Un’esplosione violenta nello Spazio

Un evento di questa portata non poteva certo passare inosservato: il 7 marzo 2023, nello Spazio si è verificata una potente esplosione, avvistata sia da James Webb che da numerosi altri telescopi (inclusi il Fermi Gamma-Ray Space Telescope, l’Osservatorio Neil Gehrels Swift e il Transiting Exoplanet Survey Satellite. Che cosa è successo? Ce lo rivela un nuovo studio pubblicato su Nature, che ha analizzato da vicino questo fenomeno. L’esplosione, la seconda più luminosa mai registrata in oltre 50 anni di osservazioni, è caratterizzata da lampi di raggi gamma, ovvero brevi emissioni di luce energetica.

Probabilmente, a causare l’esplosione (chiamata GRB 230307A) è stata la collisione tra due stelle di neutroni, corpi celesti incredibilmente densi che si formano dopo una supernova, che si sono fuse in una galassia, a circa un miliardo di anni luce di distanza da noi. L’intenso lampo di raggi gamma che i telescopi di tutto il mondo hanno registrato non è stata l’unica conseguenza di questo scontro gigantesco. La fusione ha dato vita ad una kilonova, un fenomeno che gli astronomi finora non sono mai riusciti a studiare in maniera approfondita.

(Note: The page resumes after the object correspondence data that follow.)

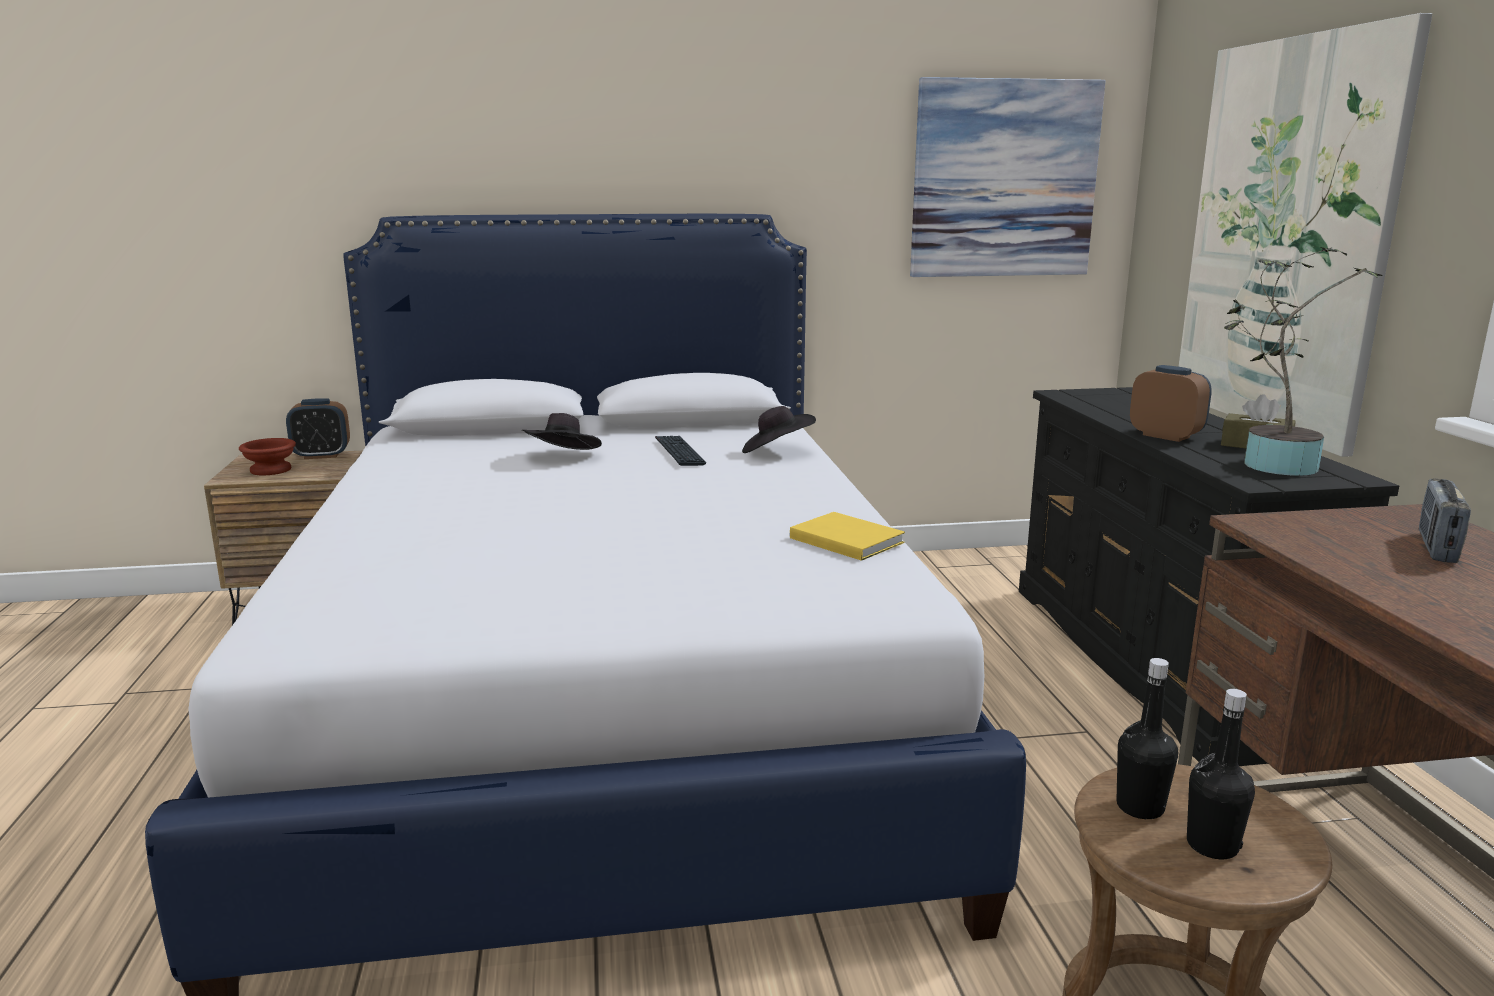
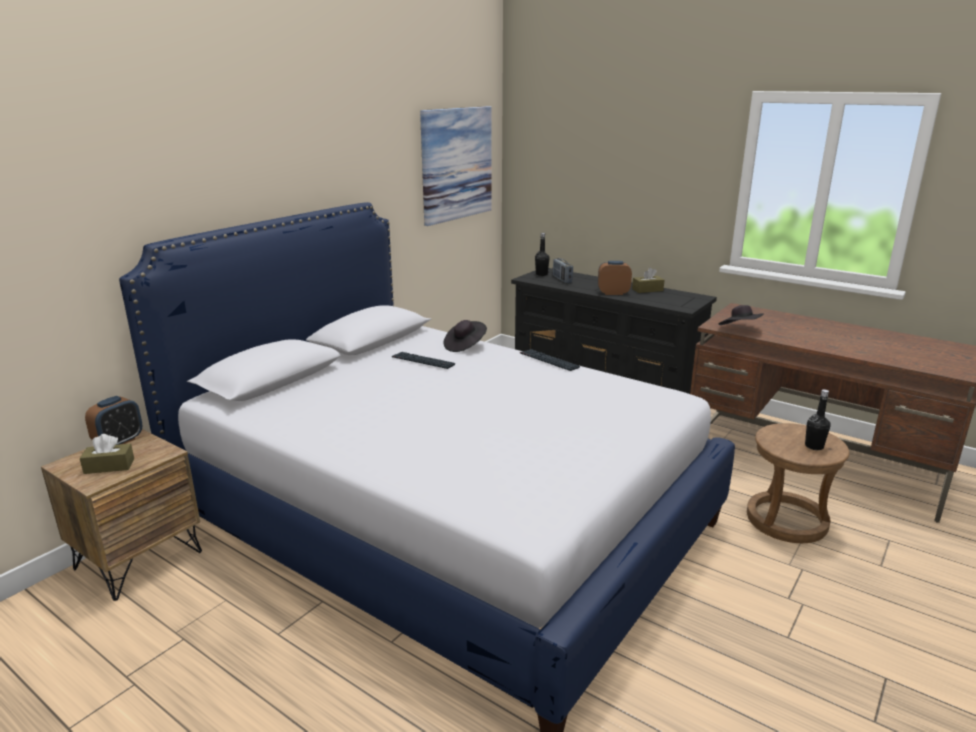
camera: 45 degrees left, 5 degrees up
(269, 470) = (109, 466): brown bowl -> brown tissue box
(563, 458) = (375, 385): black hat -> black hat (740, 330)
(840, 496) = (549, 361): none -> keyboard
(845, 539) = (602, 381): yellow book -> none
(1140, 807) = (783, 444): black bottle -> black bottle (541, 274)
(1271, 464) = (670, 298): potted plant -> none
(1285, 238) = (617, 191): picture -> none
(1436, 548) = (768, 320): radio -> radio (562, 280)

“Ci sono solo una manciata di kilonove conosciute, e questa è la prima volta che siamo in grado di osservare le conseguenze di una di esse con il telescopio spaziale James Webb” – ha affermato Andrew Levan, professore di astrofisica presso la Radboud University (Paesi Bassi) nonché autore principale dello studio. In effetti, questi eventi si verificano raramente nello Spazio, e si caratterizzano per lampi di raggi gamma molto brevi, della durata di circa 2 secondi – quindi estremamente difficili da avvistare. Questa è dunque un’occasione imperdibile per capire qualcosa in più sulle kilonove e sulle loro conseguenze.

Le conseguenze della kilonova

Uno dei misteri più affascinanti dell’Universo consiste nella formazione di elementi rari, alcuni dei quali sono ancora sconosciuti all’uomo. Gli astronomi sono da tempo convinti che le fusioni di stelle di neutroni siano considerabili come delle vere e proprie fabbriche celesti per questi elementi, ma trovarne qualche prova si è rivelato estremamente complicato. James Webb, nell’osservare l’esplosione che si è verificata nello Spazio, ha rilevato la firma chimica del tellurio, un metalloide raro. Secondo gli esperti, altri elementi vicini al tellurio nella tavola periodica sarebbero stati rilasciati dalla kilonova. Tra questi anche lo iodio, necessario per gran parte della vita sulla Terra.

“A poco più di 150 anni da quando Dmitri Mendeleev scrisse la tavola periodica degli elementi, ora siamo finalmente in grado di iniziare a riempire quegli ultimi spazi vuoti nella comprensione di dove tutto è stato creato, grazie a Webb” – ha dichiarato il professor Levan. Il telescopio spaziale, uno degli strumenti più potenti e all’avanguardia per l’osservazione dell’Universo, potrebbe in futuro aiutarci a scoprire nuovi elementi, per fare luce sul modo in cui lo Spazio si è evoluto nel corso del tempo.